■ WORK TO BE COMPLETED
Return the passage of the Rosa Luxemburg book review below from "Rosa Luxemburg's Writings" to "pressure, co-ops, etc.", reproducing it word for word.

■ SOURCE PASSAGE

=== Section Start ===

Wednesday, January 14, 2015

Rosa Luxemburg's Writings (1973)

Book Review from the January 1973 issue of the Socialist Standard

Rosa Luxemburg. Selected Political Writings ed. and introduced by Robert Looker. Cape. £1.50.

Rosa Luxemburg was born in 1870 in Russian Poland but later moved to Germany. Very early on she made a name for herself in the German Social Democratic Party (SPD) as an opponent of Bernstein's Revisionism. Her pamphlet Social Reform or Revolution was an attack on the view that capitalism could be gradually transformed into Socialism by social reforms, trade-union pressure, co-ops, etc.

But she never argued that a socialist party should not advocate reforms at all. In fact she agreed with the SPD's tactic on reforms: that the working class should be encouraged to struggle for them or against specific capitalist measures in order to prepare itself for the eventual capture of political power for Socialism (see some of the articles published here in the section "Defending the Tactic"). When, in the decade or so up to 1914, she came to realise how reformism in the SPD was not confined just to Bernstein and the Revisionists but also permeated the thinking of the whole leadership, she blamed its concentrating on getting reforms through Parliament. She did not blame advocating reforms as such and in fact her answer to the danger of reformism was to involve the mass of the workers themselves instead of just a few MP's in the reform struggle by means of the "mass strike". This was a tactic she had picked up from the Russian revolution of 1905 (which she had participated in to a certain extent, most of Poland then being part of Russia).

=== Section End ===

■ DATASET SECTION
=== Section Start ===

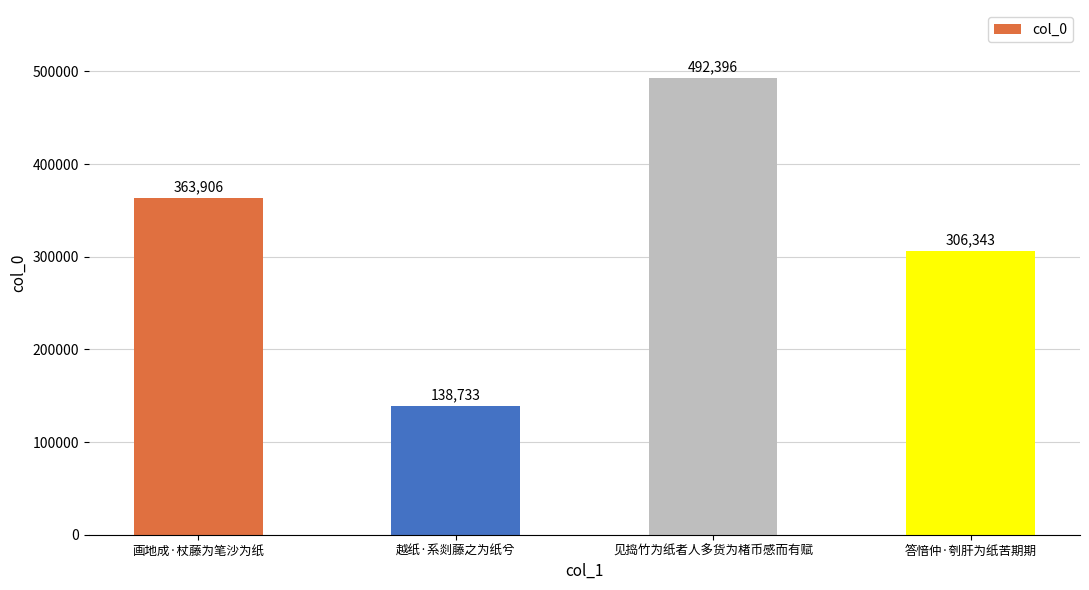

What is the smallest value displayed?

138733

=== Section End ===

■ RESPONSE FOR THIS EXERCISE
Rosa Luxemburg's Writings (1973)

Book Review from the January 1973 issue of the Socialist Standard

Rosa Luxemburg. Selected Political Writings ed. and introduced by Robert Looker. Cape. £1.50.

Rosa Luxemburg was born in 1870 in Russian Poland but later moved to Germany. Very early on she made a name for herself in the German Social Democratic Party (SPD) as an opponent of Bernstein's Revisionism. Her pamphlet Social Reform or Revolution was an attack on the view that capitalism could be gradually transformed into Socialism by social reforms, trade-union pressure, co-ops, etc.